LinkedIn say: "Important: Only invite people you know well and who know you." So, how well do you need to know someone to add them? For instance, I try to keep my list of Facebook friends at about 50 (based on the Monkeysphere theory), but I've seen other people with several hundred "friends", and I'm sure they don't really have meaningful relationships with all those people. One guy used to get mopey whenever his number of friends went down, because he didn't know why people were abandoning him. My view was that if he couldn't actually work out who was missing (i.e. he couldn't remember them) then they weren't really friends in the first place. It's tricky, though: sometimes I've been hesitant to add people (e.g. SJA colleagues) because I don't want to seem pushy, but I also feel guilty about turning down requests from people I don't know particularly well. If I'm "connecting" to people on LinkedIn as colleagues rather than friends, I assume that means that we're not expected to be drinking buddies. On the other hand, at a big company there will be colleagues that you've never even met. So, does it simply mean "Yes, I know who they are, and I agree that we work together" or does it mean "We're on the same team and we talk to each other every day"?

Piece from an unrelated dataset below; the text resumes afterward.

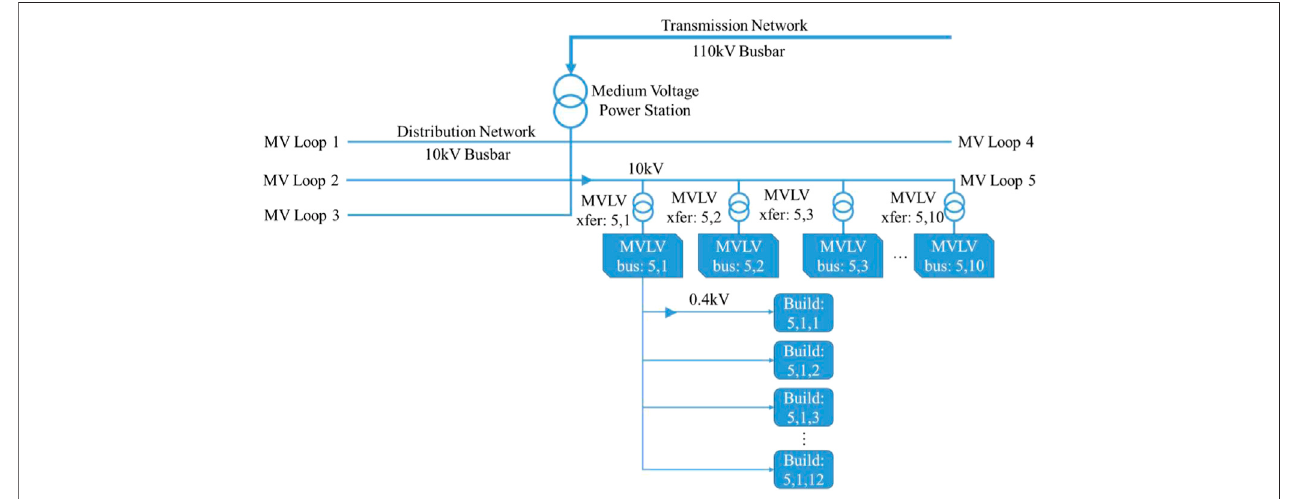
FIGURE 3 | Electrical distribution networks hierarchical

There was an odd glitch earlier, where I'd view someone's list of connections (i.e. "friends of a friend"), but whenever I clicked on someone it said "You and this LinkedIn user don't know anyone in common". That seems to have fixed itself now, but it hasn't given me a great first impression. (The people in question also had missing photos, which have now reappeared.)
Edit: After it fixed itself, it's now broken itself again.

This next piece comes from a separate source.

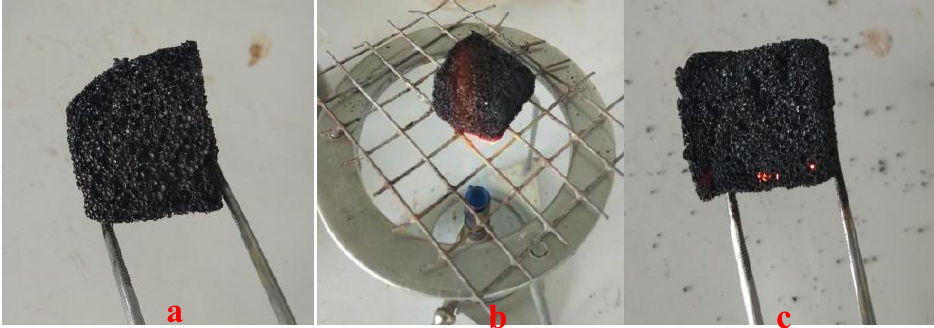
Figure 6. Pictures of ignition test of foam F2: ( a ) before ignition, ( b ) at ignition, and ( c ) after 5 min.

More generally, I still don't really understand what the site is for. I use LiveJournal a lot as a way to pontificate at length (ahem) about whatever's on my mind. I don't post much to Twitter, but it's handy for short messages like "Good episode of Dr Who tonight" or "I've just voted" which don't really merit a full blog post. I mainly use Facebook to plan events and look at people's photos. As far as I can tell, the theory of LinkedIn is to get a foot in the door, e.g. "I'd like to contact person X and we both know Fred so I can ask Fred to introduce us". However, that means that person X is on LinkedIn, so you could just send them a message directly. Is it more of a job-hunting site? If people are posting their CVs etc. then it mainly looks like public info rather than personal data, so I don't think there are many privacy concerns about adding random contacts to your list; in fact, you need to make that info public for people to be able to find you.
Anyway, it's not costing me anything to have a profile (since I won't pay for the "Pro" option), so I'll see what happens. Maybe I'm just missing something obvious here, which will become clearer with time.